| The problem |
Reproduce the forum thread verbatim, starting at "I haven't petted" and ending at "Brass Instrument Reproduction...".

| Excerpt to read |
****************************************

Jon has a prior engagement so will unfortunately be missing this time.


----------



## AndyInOC (Jul 22, 2008)

Car is creeping closer to my satisfaction, definitely planning on making this one but only to hang, I don't compete.


----------



## BigRed (Aug 12, 2007)

looking forward to hearing it Andy! I got some db's for ya too


----------



## Team Bassick - Kimo (Sep 15, 2009)

One of these times I will make the trip down south to attend an L.A. MECA show. Hell may even help judge it.


----------



## michaelsil1 (May 24, 2007)

*Dog, you're really starting to piss me off!*


----------



## michaelsil1 (May 24, 2007)

*I've hired an expert to tune my car

*


----------



## michaelsil1 (May 24, 2007)

Black05Hemi said:


> Can't wait...


Did you change anything?


----------



## rawdawg (Apr 27, 2007)

Hey Michael,

On the 10th, if you could spare some time, I'd like to quietly talk to you about this cat thing...


----------



## michaelsil1 (May 24, 2007)

rawdawg said:


> Hey Michael,
> 
> On the 10th, if you could spare some time, I'd like to quietly talk to you about this cat thing...


You could send me a PM


----------



## jtaudioacc (Apr 6, 2010)

rawdawg said:


> Hey Michael,
> 
> On the 10th, if you could spare some time, I'd like to quietly talk to you about this cat thing...


:laugh::laugh::laugh::laugh:


----------



## BigRed (Aug 12, 2007)

^^ As I recall, he has not petted a ***** in a long time


----------



## michaelsil1 (May 24, 2007)

BigRed said:


> ^^ As I recall, he has not petted a ***** in a long time


I haven't petted a ***** in a long time! :blush:

*Read between the lines with the Kitty Porn!* 

You will have to go back to the time I was asked to leave a competition because I didn't belong there with all the Big Dogs, I guess I was just a mangy ole cat.


----------



## rawdawg (Apr 27, 2007)

Maybe cuz back then, you were all "Bark" and no "Bite" with your Brass Instrument Reproduction...


----------



## michaelsil1 (May 24, 2007)

****************************************

| The data |
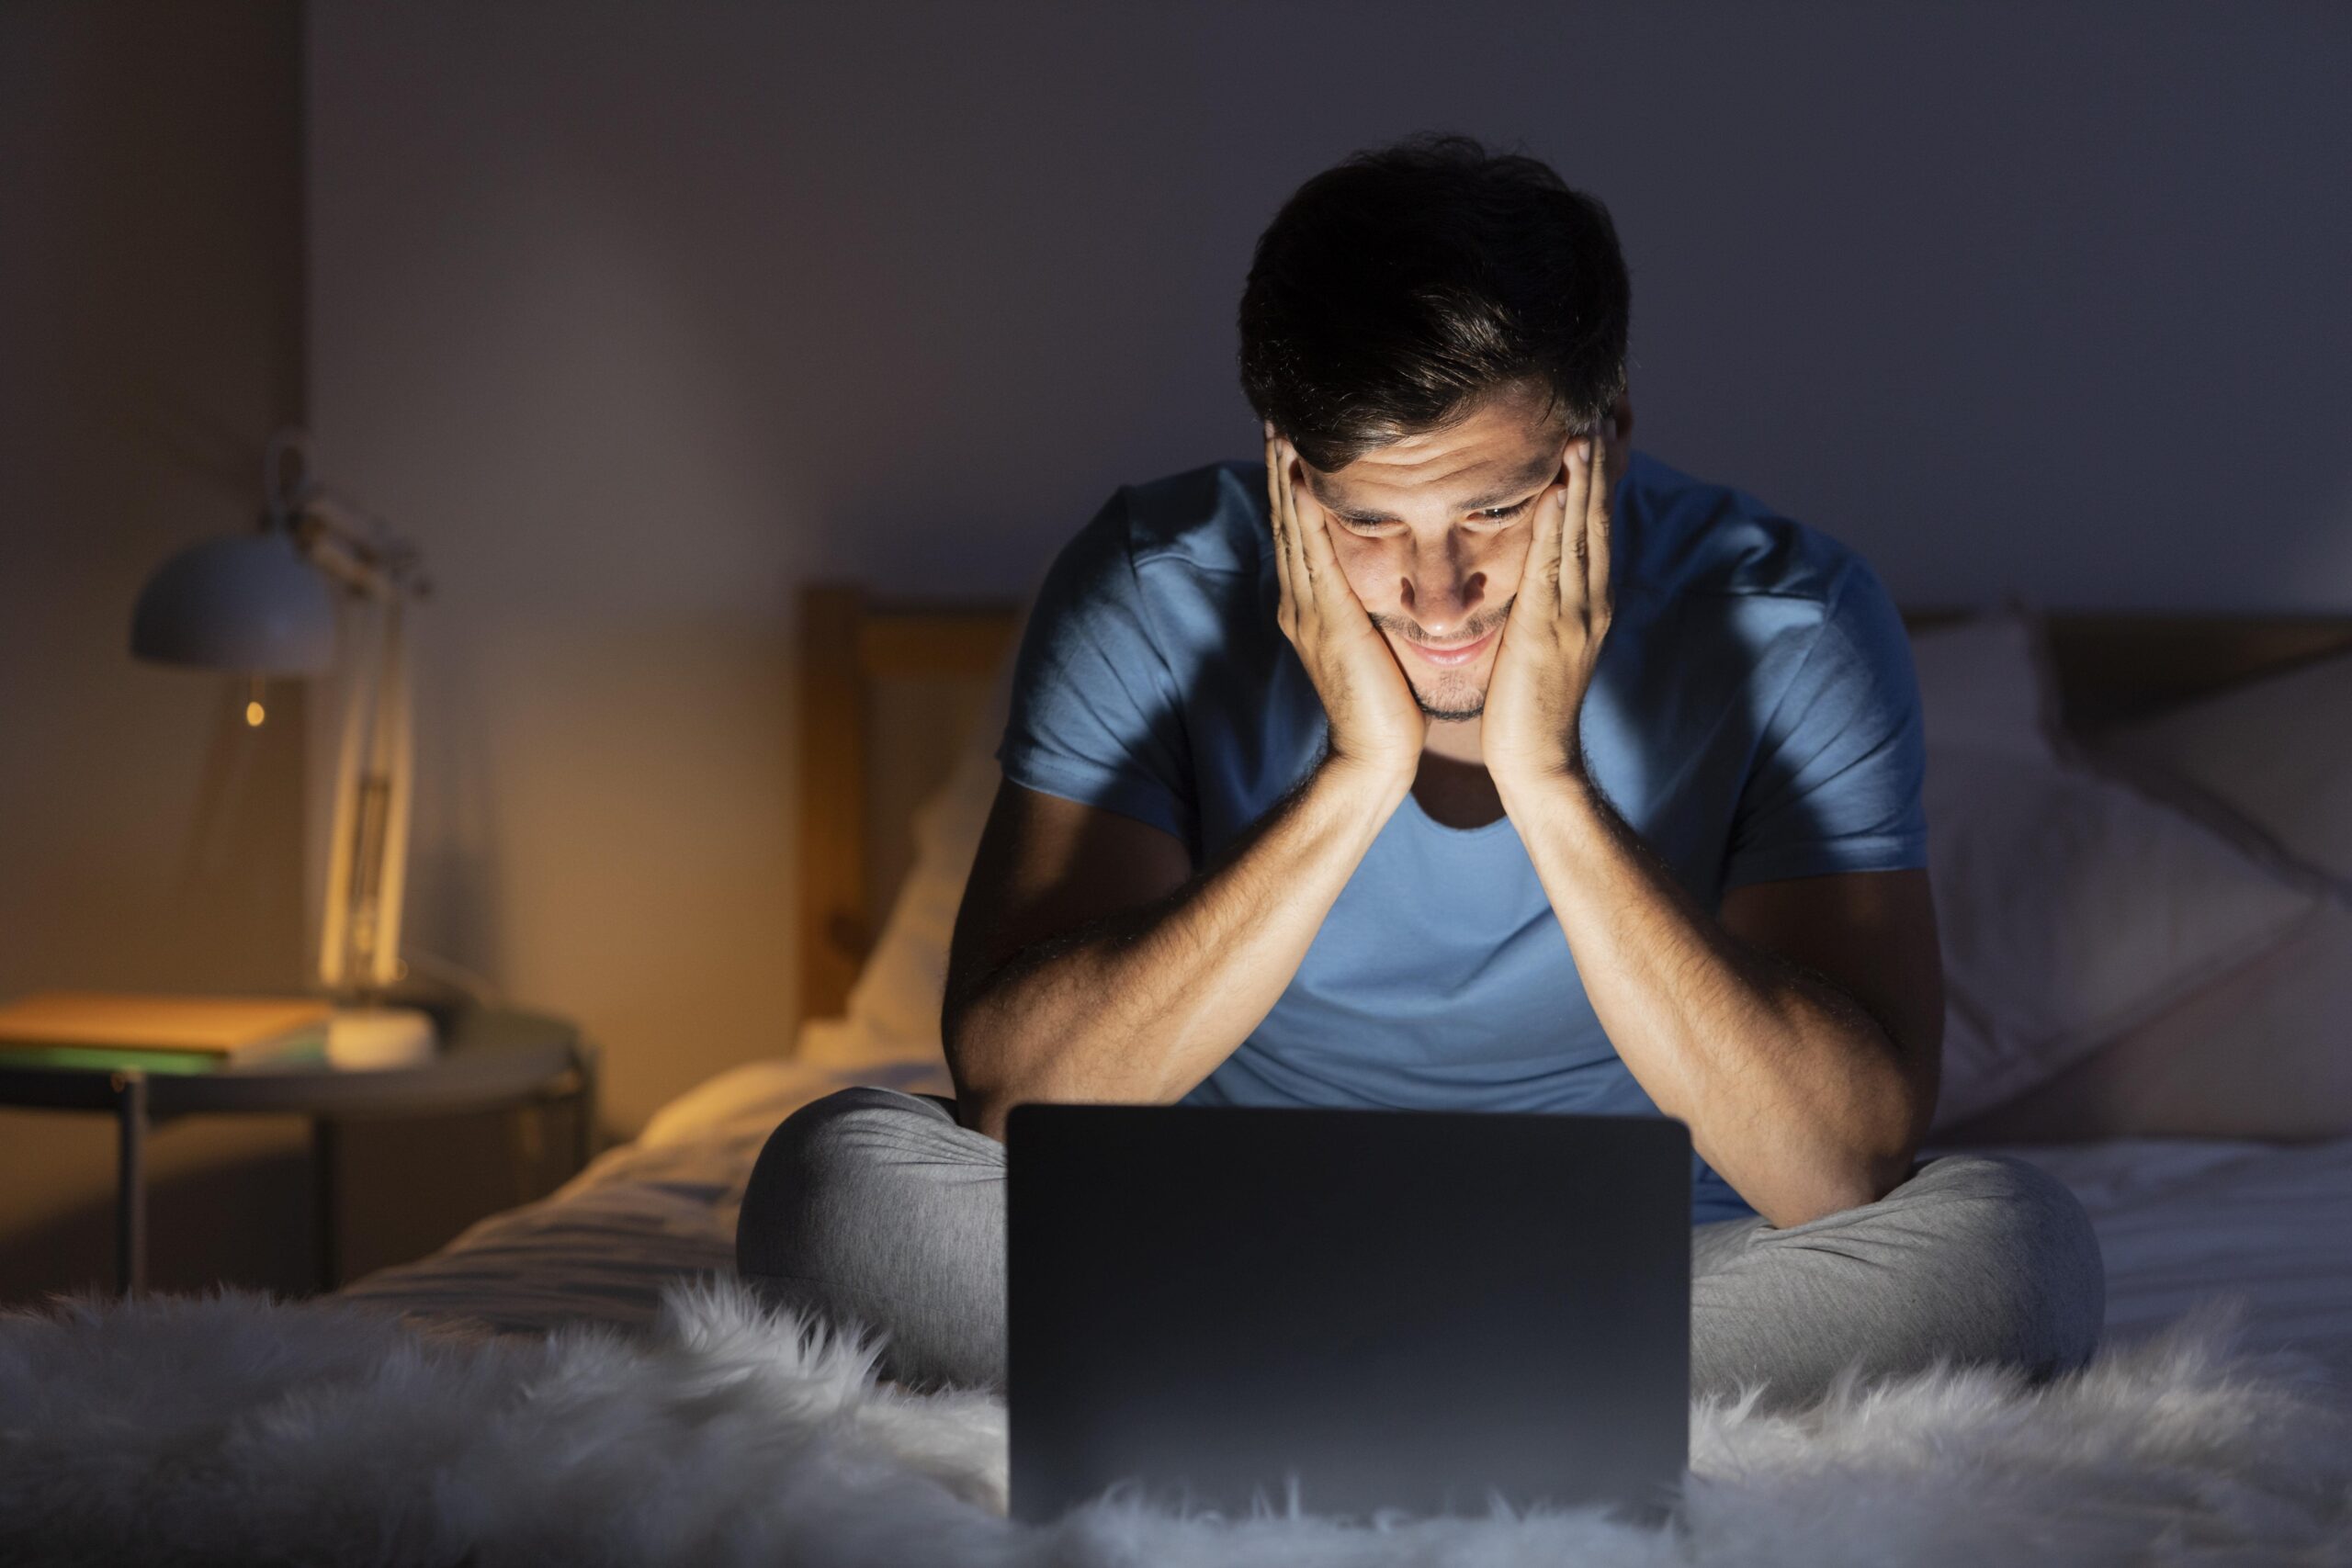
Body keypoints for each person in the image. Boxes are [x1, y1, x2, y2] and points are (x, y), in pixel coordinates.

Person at [737, 134, 2103, 1404]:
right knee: (836, 1188)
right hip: (1217, 1241)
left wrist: (1549, 782)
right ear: (1290, 473)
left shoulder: (1792, 620)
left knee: (2014, 1258)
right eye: (1366, 520)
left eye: (1498, 511)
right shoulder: (1152, 587)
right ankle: (1509, 1386)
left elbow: (1837, 1166)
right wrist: (1354, 775)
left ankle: (1298, 1383)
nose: (1435, 593)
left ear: (1609, 434)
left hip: (1651, 1268)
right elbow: (1023, 1101)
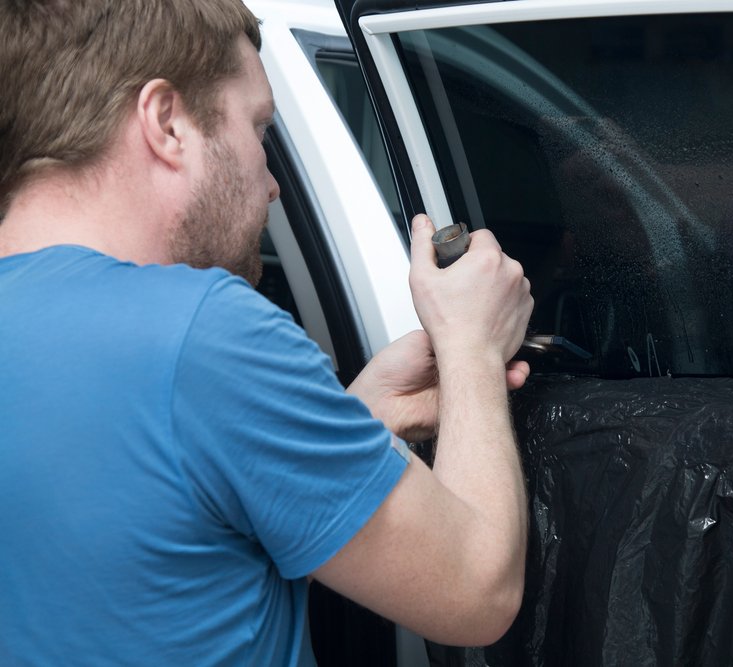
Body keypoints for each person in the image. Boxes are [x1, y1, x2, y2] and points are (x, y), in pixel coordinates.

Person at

****************************************

| Exercise output |
I haven't petted a ***** in a long time! :blush:

*Read between the lines with the Kitty Porn!* 

You will have to go back to the time I was asked to leave a competition because I didn't belong there with all the Big Dogs, I guess I was just a mangy ole cat.


----------



## rawdawg (Apr 27, 2007)

Maybe cuz back then, you were all "Bark" and no "Bite" with your Brass Instrument Reproduction...